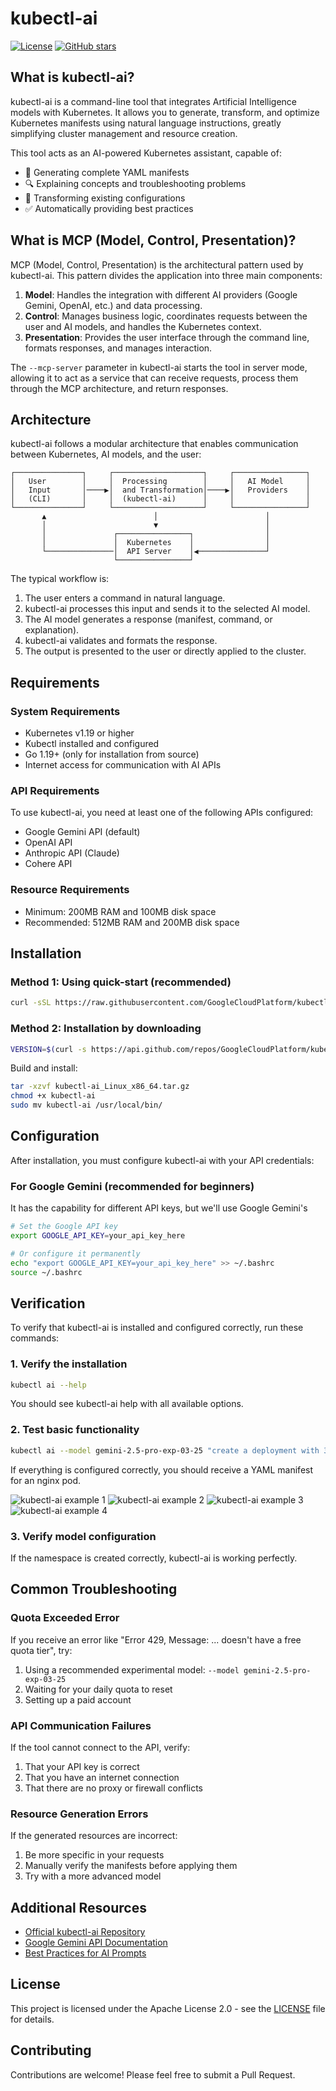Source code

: # kubectl-ai

[![License](https://img.shields.io/badge/License-Apache%202.0-blue.svg)](LICENSE)
[![GitHub stars](https://img.shields.io/github/stars/GoogleCloudPlatform/kubectl-ai.svg?style=social&label=Star&maxAge=2592000)](https://github.com/GoogleCloudPlatform/kubectl-ai/stargazers/)

## What is kubectl-ai?

kubectl-ai is a command-line tool that integrates Artificial Intelligence models with Kubernetes. It allows you to generate, transform, and optimize Kubernetes manifests using natural language instructions, greatly simplifying cluster management and resource creation.

This tool acts as an AI-powered Kubernetes assistant, capable of:
- 🚀 Generating complete YAML manifests
- 🔍 Explaining concepts and troubleshooting problems
- 🔄 Transforming existing configurations
- ✅ Automatically providing best practices

## What is MCP (Model, Control, Presentation)?

MCP (Model, Control, Presentation) is the architectural pattern used by kubectl-ai. This pattern divides the application into three main components:

1. **Model**: Handles the integration with different AI providers (Google Gemini, OpenAI, etc.) and data processing.
2. **Control**: Manages business logic, coordinates requests between the user and AI models, and handles the Kubernetes context.
3. **Presentation**: Provides the user interface through the command line, formats responses, and manages interaction.

The `--mcp-server` parameter in kubectl-ai starts the tool in server mode, allowing it to act as a service that can receive requests, process them through the MCP architecture, and return responses.

## Architecture

kubectl-ai follows a modular architecture that enables communication between Kubernetes, AI models, and the user:

```
┌───────────────┐     ┌────────────────────┐     ┌────────────────┐
│   User        │     │  Processing        │     │   AI Model     │
│   Input       │────▶│  and Transformation│────▶│   Providers    │
│   (CLI)       │     │  (kubectl-ai)      │     │                │
└───────────────┘     └────────────────────┘     └────────────────┘
       ▲                        │                        │
       │                        ▼                        │
       │               ┌────────────────┐                │
       │               │  Kubernetes    │                │
       └───────────────│  API Server    │◀───────────────┘
                       └────────────────┘
```

The typical workflow is:
1. The user enters a command in natural language.
2. kubectl-ai processes this input and sends it to the selected AI model.
3. The AI model generates a response (manifest, command, or explanation).
4. kubectl-ai validates and formats the response.
5. The output is presented to the user or directly applied to the cluster.

## Requirements

### System Requirements
- Kubernetes v1.19 or higher
- Kubectl installed and configured
- Go 1.19+ (only for installation from source)
- Internet access for communication with AI APIs

### API Requirements
To use kubectl-ai, you need at least one of the following APIs configured:
- Google Gemini API (default)
- OpenAI API
- Anthropic API (Claude)
- Cohere API

### Resource Requirements
- Minimum: 200MB RAM and 100MB disk space
- Recommended: 512MB RAM and 200MB disk space

## Installation

### Method 1: Using quick-start (recommended)

```bash
curl -sSL https://raw.githubusercontent.com/GoogleCloudPlatform/kubectl-ai/main/install.sh | bash
```

### Method 2: Installation by downloading

```bash
VERSION=$(curl -s https://api.github.com/repos/GoogleCloudPlatform/kubectl-ai/releases/latest | grep "tag_name" | cut -d '"' -f 4) && wget https://github.com/GoogleCloudPlatform/kubectl-ai/releases/download/${VERSION}/kubectl-ai_Linux_x86_64.tar.gz
```

Build and install:
```bash
tar -xzvf kubectl-ai_Linux_x86_64.tar.gz
chmod +x kubectl-ai
sudo mv kubectl-ai /usr/local/bin/
```

## Configuration

After installation, you must configure kubectl-ai with your API credentials:

### For Google Gemini (recommended for beginners)

It has the capability for different API keys, but we'll use Google Gemini's

```bash
# Set the Google API key
export GOOGLE_API_KEY=your_api_key_here

# Or configure it permanently
echo "export GOOGLE_API_KEY=your_api_key_here" >> ~/.bashrc
source ~/.bashrc
```

## Verification

To verify that kubectl-ai is installed and configured correctly, run these commands:

### 1. Verify the installation

```bash
kubectl ai --help
```

You should see kubectl-ai help with all available options.

### 2. Test basic functionality

```bash
kubectl ai --model gemini-2.5-pro-exp-03-25 "create a deployment with 3 replicas using nginx"
```

If everything is configured correctly, you should receive a YAML manifest for an nginx pod.

![kubectl-ai example 1](https://github.com/Andherson333333/k8s/blob/main/MCP-kubectl-ai/imagenes/kubeclt-ai-1.png)
![kubectl-ai example 2](https://github.com/Andherson333333/k8s/blob/main/MCP-kubectl-ai/imagenes/kubeclt-ai-2.png)
![kubectl-ai example 3](https://github.com/Andherson333333/k8s/blob/main/MCP-kubectl-ai/imagenes/kubeclt-ai-3.png)
![kubectl-ai example 4](https://github.com/Andherson333333/k8s/blob/main/MCP-kubectl-ai/imagenes/kubeclt-ai-4.png)

### 3. Verify model configuration

If the namespace is created correctly, kubectl-ai is working perfectly.

## Common Troubleshooting

### Quota Exceeded Error
If you receive an error like "Error 429, Message: ... doesn't have a free quota tier", try:
1. Using a recommended experimental model: `--model gemini-2.5-pro-exp-03-25`
2. Waiting for your daily quota to reset
3. Setting up a paid account

### API Communication Failures
If the tool cannot connect to the API, verify:
1. That your API key is correct
2. That you have an internet connection
3. That there are no proxy or firewall conflicts

### Resource Generation Errors
If the generated resources are incorrect:
1. Be more specific in your requests
2. Manually verify the manifests before applying them
3. Try with a more advanced model

## Additional Resources

- [Official kubectl-ai Repository](https://github.com/GoogleCloudPlatform/kubectl-ai)
- [Google Gemini API Documentation](https://ai.google.dev/docs/gemini_api)
- [Best Practices for AI Prompts](https://cloud.google.com/vertex-ai/docs/generative-ai/learn/prompting)

## License

This project is licensed under the Apache License 2.0 - see the [LICENSE](LICENSE) file for details.

## Contributing

Contributions are welcome! Please feel free to submit a Pull Request.
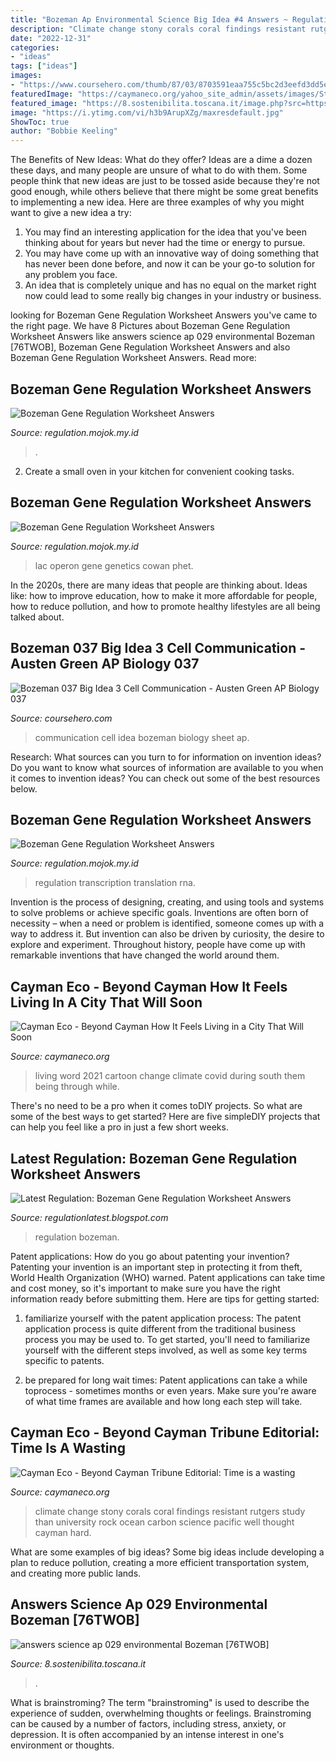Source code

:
 ```yaml
---
title: "Bozeman Ap Environmental Science Big Idea #4 Answers ~ Regulation Transcription Translation Rna"
description: "Climate change stony corals coral findings resistant rutgers study than university rock ocean carbon science pacific well thought cayman hard"
date: "2022-12-31"
categories:
- "ideas"
tags: ["ideas"]
images:
- "https://www.coursehero.com/thumb/87/03/8703591eaa755c5bc2d3eefd3dd5e049b2276f39_180.jpg"
featuredImage: "https://caymaneco.org/yahoo_site_admin/assets/images/Stony_corals.155203835_std.jpg"
featured_image: "https://8.sostenibilita.toscana.it/image.php?src=https://picsum.photos/400/200"
image: "https://i.ytimg.com/vi/h3b9ArupXZg/maxresdefault.jpg"
ShowToc: true
author: "Bobbie Keeling"
---
```



The Benefits of New Ideas: What do they offer?
Ideas are a dime a dozen these days, and many people are unsure of what to do with them. Some people think that new ideas are just to be tossed aside because they're not good enough, while others believe that there might be some great benefits to implementing a new idea. Here are three examples of why you might want to give a new idea a try: 
1. You may find an interesting application for the idea that you've been thinking about for years but never had the time or energy to pursue. 
2. You may have come up with an innovative way of doing something that has never been done before, and now it can be your go-to solution for any problem you face. 
3. An idea that is completely unique and has no equal on the market right now could lead to some really big changes in your industry or business.

	

		
looking for Bozeman Gene Regulation Worksheet Answers you've came to the right page. We have 8 Pictures about Bozeman Gene Regulation Worksheet Answers like answers science ap 029 environmental Bozeman [76TWOB], Bozeman Gene Regulation Worksheet Answers and also Bozeman Gene Regulation Worksheet Answers. Read more:
		
    
## Bozeman Gene Regulation Worksheet Answers

<img loading=lazy src="https://www.coursehero.com/thumb/87/03/8703591eaa755c5bc2d3eefd3dd5e049b2276f39_180.jpg" onerror="this.onerror=null;this.src='https://tse3.mm.bing.net/th?id=OIP.FvMndnQs5a-_HV2QjyeMygAAAA&amp;pid=15.1';" alt="Bozeman Gene Regulation Worksheet Answers">

_Source: regulation.mojok.my.id_

>. 

	

2. Create a small oven in your kitchen for convenient cooking tasks.

    
## Bozeman Gene Regulation Worksheet Answers

<img loading=lazy src="http://phet.colorado.edu/sims/gene-network/gene-machine-lac-operon-600.png" onerror="this.onerror=null;this.src='https://tse2.mm.bing.net/th?id=OIP.WVAGCPQ8SPIgQEWXnn95lAHaE3&amp;pid=15.1';" alt="Bozeman Gene Regulation Worksheet Answers">

_Source: regulation.mojok.my.id_

>lac operon gene genetics cowan phet. 

	

In the 2020s, there are many ideas that people are thinking about. Ideas like: how to improve education, how to make it more affordable for people, how to reduce pollution, and how to promote healthy lifestyles are all being talked about.

    
## Bozeman 037 Big Idea 3 Cell Communication - Austen Green AP Biology 037

<img loading=lazy src="https://www.coursehero.com/thumb/9b/4c/9b4c11355116ce7d5d8a6dd0d9346f4145003f61_180.jpg" onerror="this.onerror=null;this.src='https://tse3.mm.bing.net/th?id=OIP.v828CPctizp2SKcO6PtN8AAAAA&amp;pid=15.1';" alt="Bozeman 037 Big Idea 3 Cell Communication - Austen Green AP Biology 037">

_Source: coursehero.com_

>communication cell idea bozeman biology sheet ap. 

	

Research: What sources can you turn to for information on invention ideas?
Do you want to know what sources of information are available to you when it comes to invention ideas? You can check out some of the best resources below.

    
## Bozeman Gene Regulation Worksheet Answers

<img loading=lazy src="https://i.ytimg.com/vi/h3b9ArupXZg/maxresdefault.jpg" onerror="this.onerror=null;this.src='https://tse1.mm.bing.net/th?id=OIP.WWEqYIwIJszKghot2FqsNQHaEK&amp;pid=15.1';" alt="Bozeman Gene Regulation Worksheet Answers">

_Source: regulation.mojok.my.id_

>regulation transcription translation rna. 

	

Invention is the process of designing, creating, and using tools and systems to solve problems or achieve specific goals. Inventions are often born of necessity – when a need or problem is identified, someone comes up with a way to address it. But invention can also be driven by curiosity, the desire to explore and experiment. Throughout history, people have come up with remarkable inventions that have changed the world around them.

    
## Cayman Eco - Beyond Cayman How It Feels Living In A City That Will Soon

<img loading=lazy src="https://caymaneco.org/yahoo_site_admin/assets/images/cartoon_4.266102108_std.jpg" onerror="this.onerror=null;this.src='https://tse3.mm.bing.net/th?id=OIP.EJlVEae1H2bRyadW_UQpmwHaHa&amp;pid=15.1';" alt="Cayman Eco - Beyond Cayman How It Feels Living in a City That Will Soon">

_Source: caymaneco.org_

>living word 2021 cartoon change climate covid during south them being through while. 

	

There's no need to be a pro when it comes toDIY projects. So what are some of the best ways to get started? Here are five simpleDIY projects that can help you feel like a pro in just a few short weeks.

    
## Latest Regulation: Bozeman Gene Regulation Worksheet Answers

<img loading=lazy src="https://ecdn.teacherspayteachers.com/thumbitem/Bozeman-Video-Guide-Gene-Regulation-3578451-1515432982/original-3578451-3.jpg" onerror="this.onerror=null;this.src='https://tse2.mm.bing.net/th?id=OIP.R3q5xmo7_Yrkokx3p5_NxwAAAA&amp;pid=15.1';" alt="Latest Regulation: Bozeman Gene Regulation Worksheet Answers">

_Source: regulationlatest.blogspot.com_

>regulation bozeman. 

	

Patent applications: How do you go about patenting your invention?
Patenting your invention is an important step in protecting it from theft, World Health Organization (WHO) warned. Patent applications can take time and cost money, so it's important to make sure you have the right information ready before submitting them. Here are tips for getting started:
1. familiarize yourself with the patent application process: The patent application process is quite different from the traditional business process you may be used to. To get started, you'll need to familiarize yourself with the different steps involved, as well as some key terms specific to patents.



2. be prepared for long wait times: Patent applications can take a while toprocess - sometimes months or even years. Make sure you're aware of what time frames are available and how long each step will take.



    
## Cayman Eco - Beyond Cayman ﻿﻿﻿﻿﻿﻿Tribune Editorial: Time Is A Wasting

<img loading=lazy src="https://caymaneco.org/yahoo_site_admin/assets/images/Stony_corals.155203835_std.jpg" onerror="this.onerror=null;this.src='https://tse4.mm.bing.net/th?id=OIP.wKvgR4am1nw3uGLwJXtYygHaFQ&amp;pid=15.1';" alt="Cayman Eco - Beyond Cayman ﻿﻿﻿﻿﻿﻿Tribune Editorial: Time is a wasting">

_Source: caymaneco.org_

>climate change stony corals coral findings resistant rutgers study than university rock ocean carbon science pacific well thought cayman hard. 

	

What are some examples of big ideas?
Some big ideas include developing a plan to reduce pollution, creating a more efficient transportation system, and creating more public lands.

    
## Answers Science Ap 029 Environmental Bozeman [76TWOB]

<img loading=lazy src="https://8.sostenibilita.toscana.it/image.php?src=https://picsum.photos/400/200" onerror="this.onerror=null;this.src='https://tse4.mm.bing.net/th?id=OIP.BcKkC1E1VLSbzIsNjAgKgAGQDI&amp;pid=15.1';" alt="answers science ap 029 environmental Bozeman [76TWOB]">

_Source: 8.sostenibilita.toscana.it_

>. 

	

What is brainstroming?
The term "brainstroming" is used to describe the experience of sudden, overwhelming thoughts or feelings. Brainstroming can be caused by a number of factors, including stress, anxiety, or depression. It is often accompanied by an intense interest in one's environment or thoughts.

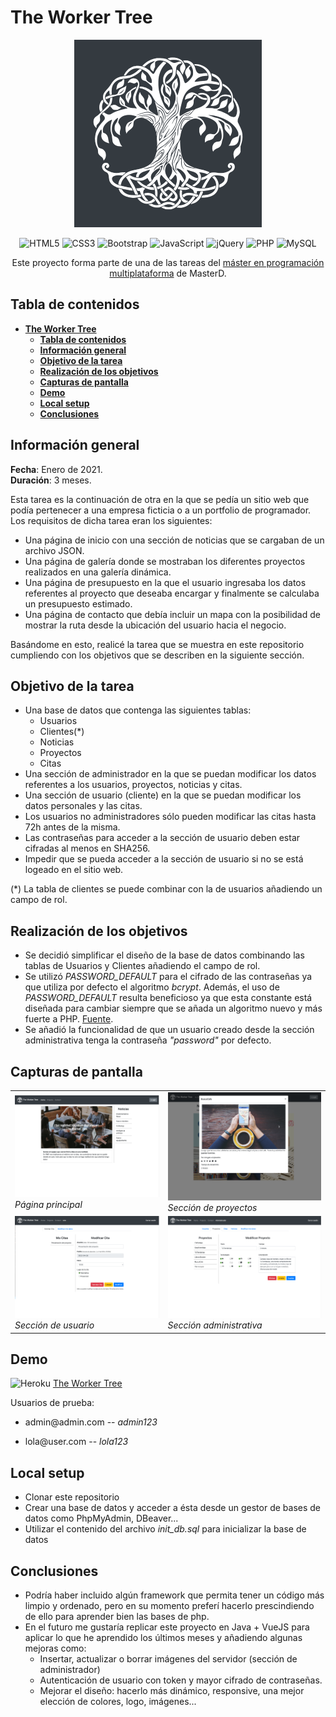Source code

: # **The Worker Tree**

<div align="center">

![Image_text](https://github.com/suarezgarciaroberto/twt/blob/master/assets/images/logo-300.png)

  <div align="center">

  ![HTML5](https://img.shields.io/badge/html5-%23E34F26.svg?style=for-the-badge&logo=html5&logoColor=white)
  ![CSS3](https://img.shields.io/badge/css3-%231572B6.svg?style=for-the-badge&logo=css3&logoColor=white)
  ![Bootstrap](https://img.shields.io/badge/bootstrap-%23563D7C.svg?style=for-the-badge&logo=bootstrap&logoColor=white)
  ![JavaScript](https://img.shields.io/badge/javascript-%23323330.svg?style=for-the-badge&logo=javascript&logoColor=%23F7DF1E)
  ![jQuery](https://img.shields.io/badge/jquery-%230769AD.svg?style=for-the-badge&logo=jquery&logoColor=white)
  ![PHP](https://img.shields.io/badge/php-%23777BB4.svg?style=for-the-badge&logo=php&logoColor=white)
  ![MySQL](https://img.shields.io/badge/mysql-%2300f.svg?style=for-the-badge&logo=mysql&logoColor=white)

  </div>

Este proyecto forma parte de una de las tareas del <a href="https://www.masterd.es/master-en-programacion-web-y-movil">máster en programación multiplataforma</a> de MasterD.

</div>


## **Tabla de contenidos**

- [**The Worker Tree**](#the-worker-tree)
  - [**Tabla de contenidos**](#tabla-de-contenidos)
  - [**Información general**](#información-general)
  - [**Objetivo de la tarea**](#objetivo-de-la-tarea)
  - [**Realización de los objetivos**](#realización-de-los-objetivos)
  - [**Capturas de pantalla**](#capturas-de-pantalla)
  - [**Demo**](#demo)
  - [**Local setup**](#local-setup)
  - [**Conclusiones**](#conclusiones)

## **Información general**

**Fecha**: Enero de 2021.<br/>
**Duración**: 3 meses.<br/>

Esta tarea es la continuación de otra en la que se pedía un sitio web que podía pertenecer a una empresa ficticia o a un portfolio de programador. Los requisitos de dicha tarea eran los siguientes:
- Una página de inicio con una sección de noticias que se cargaban de un archivo JSON.
- Una página de galería donde se mostraban los diferentes proyectos realizados en una galería dinámica.
- Una página de presupuesto en la que el usuario ingresaba los datos referentes al proyecto que deseaba encargar y finalmente se calculaba un presupuesto estimado.
- Una página de contacto que debía incluir un mapa con la posibilidad de mostrar la ruta desde la ubicación del usuario hacia el negocio.

Basándome en esto, realicé la tarea que se muestra en este repositorio cumpliendo con los objetivos que se describen en la siguiente sección.

## **Objetivo de la tarea**

- Una base de datos que contenga las siguientes tablas:
  - Usuarios
  - Clientes(*)
  - Noticias
  - Proyectos
  - Citas
- Una sección de administrador en la que se puedan modificar los datos referentes a los usuarios, proyectos, noticias y citas.
- Una sección de usuario (cliente) en la que se puedan modificar los datos personales y las citas.
- Los usuarios no administradores sólo pueden modificar las citas hasta 72h antes de la misma.
- Las contraseñas para acceder a la sección de usuario deben estar cifradas al menos en SHA256.
- Impedir que se pueda acceder a la sección de usuario si no se está logeado en el sitio web.

(*) La tabla de clientes se puede combinar con la de usuarios añadiendo un campo de rol.

## **Realización de los objetivos**

- Se decidió simplificar el diseño de la base de datos combinando las tablas de Usuarios y Clientes añadiendo el campo de rol.
- Se utilizó _PASSWORD_DEFAULT_ para el cifrado de las contraseñas ya que utiliza por defecto el algoritmo _bcrypt_. Además, el uso de _PASSWORD_DEFAULT_ resulta beneficioso ya que esta constante está diseñada para cambiar siempre que se añada un algoritmo nuevo y más fuerte a PHP. <a href="https://www.php.net/manual/es/function.password-hash.php">Fuente</a>.
- Se añadió la funcionalidad de que un usuario creado desde la sección administrativa tenga la contraseña _"password"_ por defecto.

## **Capturas de pantalla**

<table style="border: none;">
  <tr>
    <td><img src="readme_images/home_screenshot.png" width="350" /><br><i>Página principal</i></td>
    <td><img src="readme_images/projects_screenshot.png" width="350" /><br><i>Sección de proyectos</i></td>
  </tr>
  <tr>
    <td><img src="readme_images/user_screenshot.png" width="350" /><br><i>Sección de usuario</i></td>
    <td><img src="readme_images/admin_screenshot.png" width="350" /><br><i>Sección administrativa</i></td>
  </tr>
</table>

## **Demo**

![Heroku](https://pyheroku-badge.herokuapp.com/?app=theworkertree&style=flat) <a href="https://theworkertree.herokuapp.com/">The Worker Tree</a>

Usuarios de prueba:

- <p>admin@admin.com -- <i>admin123</i></p>
- <p>lola@user.com -- <i>lola123</i></p>

## **Local setup**

- Clonar este repositorio
- Crear una base de datos y acceder a ésta desde un gestor de bases de datos como PhpMyAdmin, DBeaver...
- Utilizar el contenido del archivo _init_db.sql_ para inicializar la base de datos

## **Conclusiones**

- Podría haber incluido algún framework que permita tener un código más limpio y ordenado, pero en su momento preferí hacerlo prescindiendo de ello para aprender bien las bases de php.
- En el futuro me gustaría replicar este proyecto en Java + VueJS para aplicar lo que he aprendido los últimos meses y añadiendo algunas mejoras como:
  - Insertar, actualizar o borrar imágenes del servidor (sección de administrador)
  - Autenticación de usuario con token y mayor cifrado de contraseñas.
  - Mejorar el diseño: hacerlo más dinámico, responsive, una mejor elección de colores, logo, imágenes...
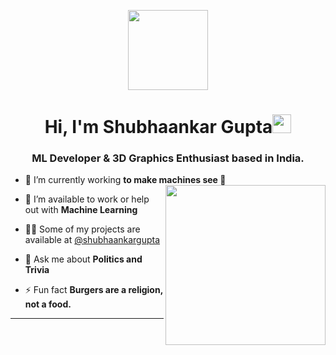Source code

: <p align="center">
    <img style="width:8rem; height:auto" src="https://cdn.dribbble.com/users/1787323/screenshots/10091971/media/d43c019bfeff34be8816481e843ea8c1.png"/>
  </p>
  
  <h1 align="center">Hi, I'm Shubhaankar Gupta<img width="30px" src="https://raw.githubusercontent.com/iampavangandhi/iampavangandhi/master/gifs/Hi.gif"></h1>
  <h3 font-size="20" align="center">ML Developer & 3D Graphics Enthusiast based in India.</h3>
  
  
  - 🌱 I’m currently working **to make machines see 👀** <img align="right" style="width:16rem; height:auto" src="https://logimp.files.wordpress.com/2019/01/viral-p-2.gif"/>
  
  - 🤝 I’m available to work or help out with **Machine Learning**
  
  - 👨‍💻 Some of my projects are available at [@shubhaankargupta](https://github.com/shubhaankargupta)
  
  - 💬 Ask me about **Politics and Trivia**
  
  - ⚡ Fun fact **Burgers are a religion, not a food.**
  
  
  
  

  ----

▶ _Instructions to follow_
Report each line in the preceding entries that holds the string "formats".

▶ _Answer box_
3. **Presentation**: Provides the user interface through the command line, formats responses, and manages interaction.
4. kubectl-ai validates and formats the response.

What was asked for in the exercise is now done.